松山英樹のショートゲームが強い理由。アイアンショットに見る、世界レベルの「フェースを開いて閉じる」動き【ゴルフメカニクス研究所 #10】
ウィークグリップによる「開いて閉じる」
そして松山選手のグリップが、昨今の選手の中ではかなりウィークであることにも着目しています。これによってトップではしっかりとフェースが開き、またインパクトまでに閉じてくる動作が入ることで、安定したボールストライキングを行っているとしています。 クラブを振り下ろす動作に同調して、前腕も回旋を行うことでヘッドスピードを安定して確保するとともに、しっかりとフェースをスクエアにしてボールを捉えていると評しています。 ここまでがイメルマン氏の松山評です。
フェースの開閉は「可動域」と考える
ここからは私、大庭個人の意見になりますが、昨今はドライバーの大型化などの影響もあり、「開いて閉じる」よりは、「ずっと開かずに」、いわゆるフェースを「シャットに」「開きを抑えた」手法が流行っていると言えますし、それに伴ってグリップもストロンググリップが多くなってきていると言えます。

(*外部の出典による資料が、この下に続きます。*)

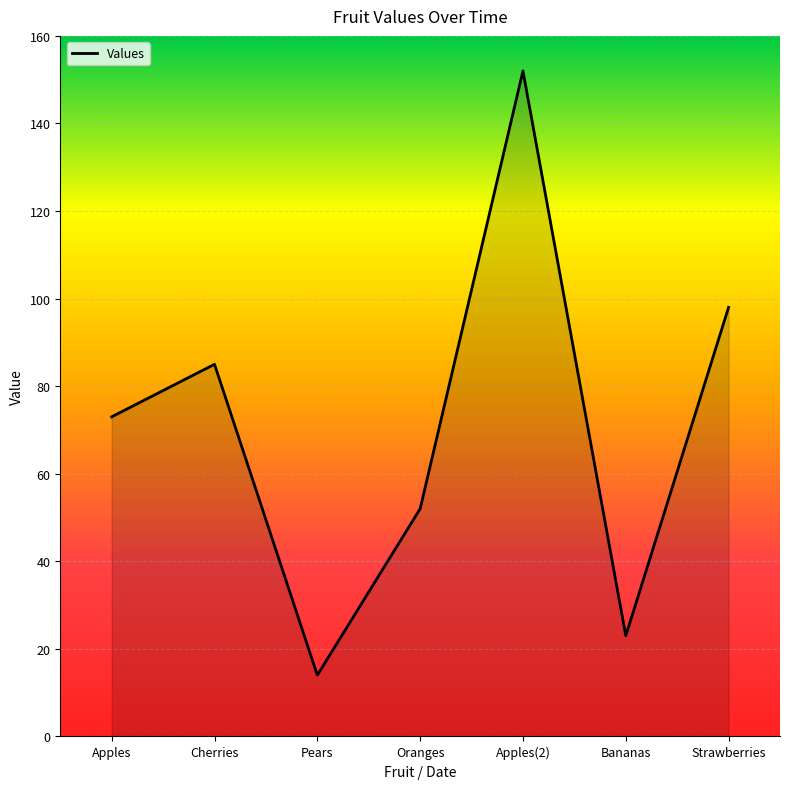

What position from the left is Pears?

3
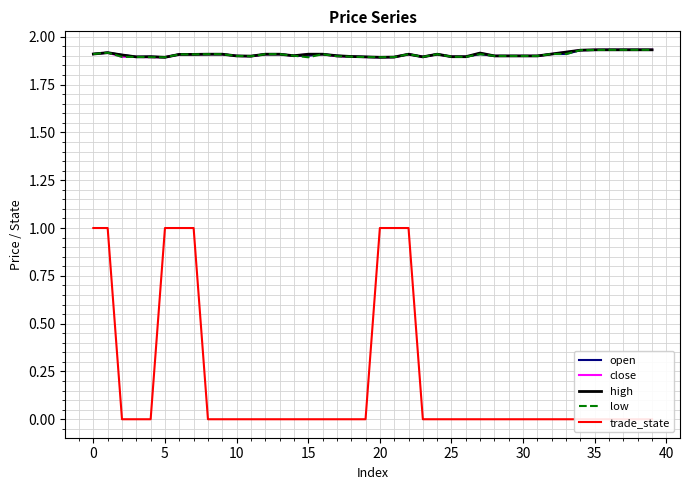

Is it true that close equals 2.8 at 30?

False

ストロンググリップというのは両腕がフェースを開いた状態にしてから、クラブだけをフェースが目標に向くように握り直した状態です。 つまり手や前腕はフェースを開いた時と同じ状態になっているので、スウィング中にフェースが開く要素が排除できるというのが利点です。「フックグリップ」とも言われますが、一般的にはフェース開閉を抑えてフェードボールを打つのに適した手法です。 しかし、レッスンの現場、とりわけ初心者の方には私はこのグリップをお勧めしていません。理由は、「ドローが覚えられない」ことと、「ショートゲームが難しくなる」からです。 プロでもフェードヒッターは、ほぼ「かつてドローヒッターだった」選手が曲がり幅を抑えるために転向したケースがほとんどです。アマチュアでも、まずはクラブの構造通りに「開いて閉じる」ことで、距離の稼げるドローボールを打つことを覚えたいものです。 そして松山選手といえば、アイアンに加えてアプローチショットの技術も世界屈指といえますが、これもフェースの開閉を自在に操れるウィークグリップであることが大きな要素になっていると思います。今回のジェネシス招待でも、閉じた状態での転がし、しっかりと開いたロブなど、多彩な技術で寄せて(入れて)いましたが、ストロンググリップでそうした繊細さを習得するのはかなり困難だと思います。 しばしばフェースを閉じすぎると「左にフックする」「曲がる」と思っておられる方がいます(そういう方に限ってスライサーだったりします)が、「開いて閉じる」を操れるのであれば「開かず閉じず」も操れるようになります。 つまりフェースの開閉はあくまで「可動域」と考え、状況に応じてその量を変化させられるのが王道であり、ゴルフの楽しさや将来性を広げていくカギになると思います。